The festival is also set to create a stream of online content that will launch in the coming weeks. Applications are now open for the festival’s assortment of schemes, including The Network for new TV talent, Ones to Watch for rising stars, and TV PhD, which unites television and academia.

This year’s rejig of the festival — which is well attended by local industry and acclaimed for its editorial curation and innovative programming — comes just months after the event unveiled new leadership in Campbell Glennie, the event’s former director of education and talent development who was promoted to managing director; and former Variety international correspondent Stewart Clarke, who took on the role of creative director.

The decision to cancel the physical TV festival comes a week after Edinburgh called off its world-renowned Fringe Festival, as well as four other major summer festivals.

Glennie promised Tuesday that the 2020 festival will “not be the festival we know, but it will still be the festival we love.”

“We have decided that, in the best interests of everyone we would seek to bring together, educate and support, that we will not be staging the TV Festival physically in Edinburgh this August.
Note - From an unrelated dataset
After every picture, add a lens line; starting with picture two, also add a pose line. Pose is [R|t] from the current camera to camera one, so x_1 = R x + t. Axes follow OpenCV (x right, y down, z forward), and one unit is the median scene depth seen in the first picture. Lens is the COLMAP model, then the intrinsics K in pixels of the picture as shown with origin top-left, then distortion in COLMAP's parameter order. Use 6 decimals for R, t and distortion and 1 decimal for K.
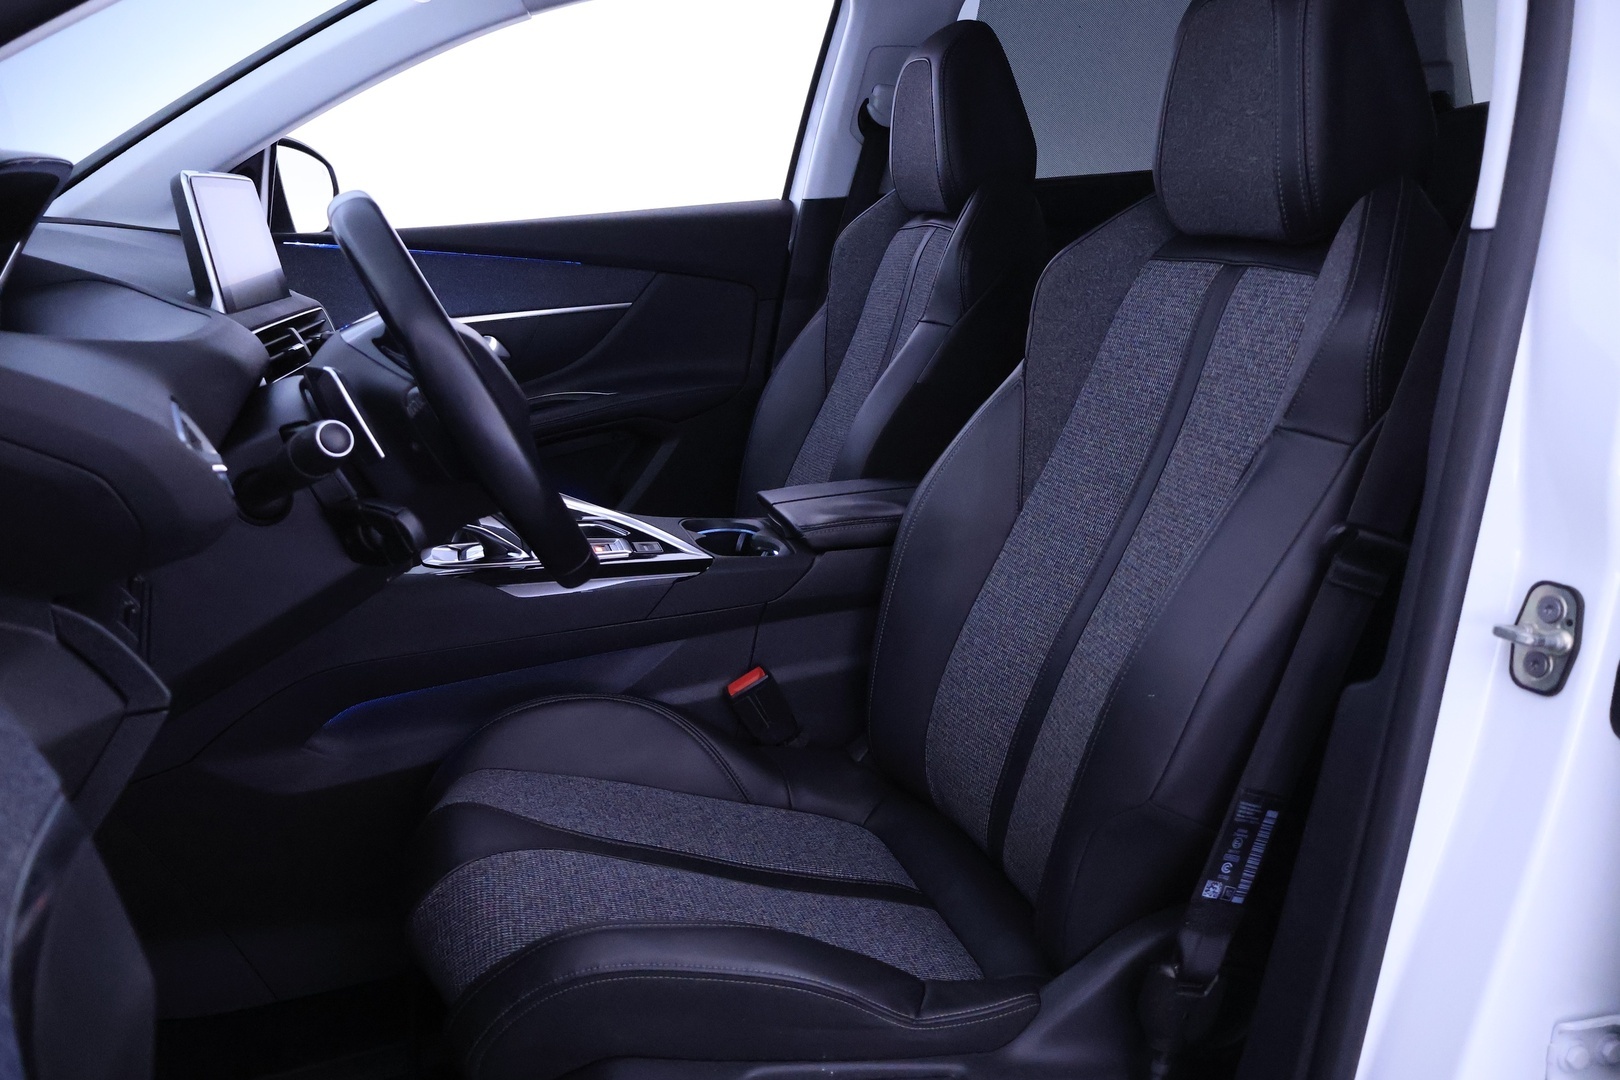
lens RADIAL K [[1343.1, 0, 810.0], [0, 1343.1, 540.0], [0, 0, 1]] dist [-0.009176, 0.005659]
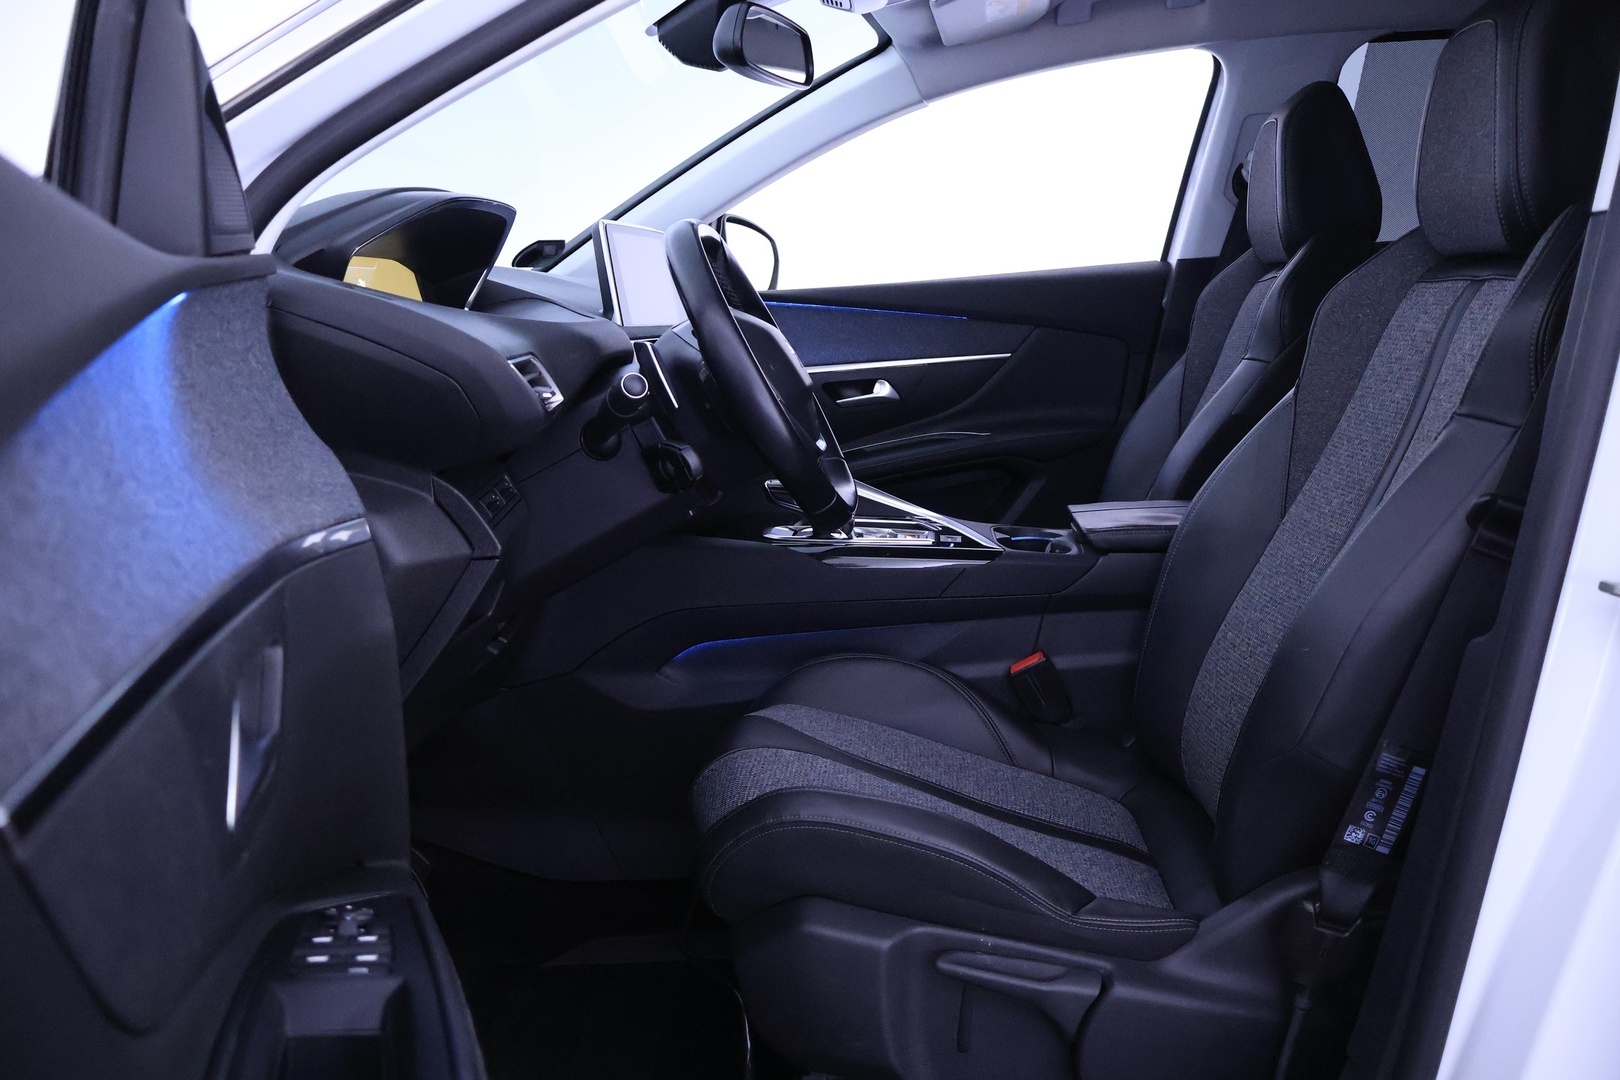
lens RADIAL K [[1343.1, 0, 810.0], [0, 1343.1, 540.0], [0, 0, 1]] dist [-0.009176, 0.005659]
pose [[0.932269, 0.054384, -0.357654, 0.190237], [-0.080864, 0.994948, -0.059494, 0.089808], [0.352612, 0.084386, 0.931957, -0.126422]]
However, our industry is based on creative innovation and so too is the Festival,” said Glennie.

“For the past week we have been in consultation with our board, partners and supporters to re-examine not just what we could achieve this year, but more importantly what we should be doing to connect, discuss and find solutions to issues both perennial and particular to the evolving challenges we all face,” he said.

Patrick Holland, this year’s advisory chair and BBC Two controller, added: “I believe that Edinburgh’s role as a lightning rod for our industry is more important than ever this year. The key themes we’ll be discussing; the future of the PSBs in the U.K. ecology, the role of TV in the climate emergency, reflecting the diversity of the audience in who makes and is featured in our shows — are brought into even sharper relief by the coronavirus crisis. I look forward to working with the team to bring that spirit to everyone between now and August.”